Many people do in fact come to the ER with unrealistic expectations. We can't do anything about anyone's financial situation, their living situation, their job situation, the arguments they are having with their family members or the stress it is causing them, etc.

We can't check someone's cholesterol or make their acne go away in time for their Christmas picture. We can't fix their chronic back pain, and we probably won't even give them enough pain medication to last until their next doctor's visit, much less the one to three month supply that would certainly be more convenient for them.

But anyone can come in and seek our opinion. Just don't gripe about the wait or yell at us for not being able to fix chronic problems that are out of our realm. It's either an emergency or it's not.

We can only do what we can do.

Dr Dork said...

Helping an injured person on the street is quite different than treating an injured or ill person in the ER. I'm not sure what you are trying to say with that comment.

Hmm - not suggesting yuo wouldn't, scalpel ! I understand how frustrating it must be as an ED physician when so many of the faults in the system (whichever system that may be) end up in your lap. Or at least I think I do - I might be wrong. What I was unclear on was how access to and provision of services are separable...to me one implies the other. What I meant was that once we someone needs treatment, we provide, I guess, in the street, in a clinic, wherever.

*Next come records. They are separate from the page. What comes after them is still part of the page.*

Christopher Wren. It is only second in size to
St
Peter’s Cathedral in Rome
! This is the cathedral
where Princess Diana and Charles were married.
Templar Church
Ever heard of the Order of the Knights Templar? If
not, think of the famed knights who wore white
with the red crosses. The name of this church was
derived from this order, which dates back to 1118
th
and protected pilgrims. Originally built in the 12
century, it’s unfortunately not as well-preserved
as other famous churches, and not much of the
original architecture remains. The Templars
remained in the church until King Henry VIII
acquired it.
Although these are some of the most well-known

If a patient has an AMI in a psychiatrists office, the psychiatrist will still innitiate treatment.

Kind regards

scalpel said...

Helping an injured person in the street is simple. You can't really do much, honestly, and it costs you nothing but a little time.

If I didn't have all the facilities, equipment, and personnel of an ED behind me, I couldn't do much more for them there either. My desire to help someone would be the same, but my ability to help them would be minimal without the support of the ED infrastructure and staff.

The difference is that it is not MY money or MY time that I am spending by using the ED equipment and personnel to help people. I think there is a bit more responsibility required when you are spending the resources of society. Helping one person is easy....helping thousands not so much. So in forums like this I like to step back and look at the issues a little differently, with a bit more detachment and a little less emotional involvement.

It's just triage, when it comes down to it.

scalpel said...

I'm enjoying this discussion immensely, btw. Thanks for initiating it.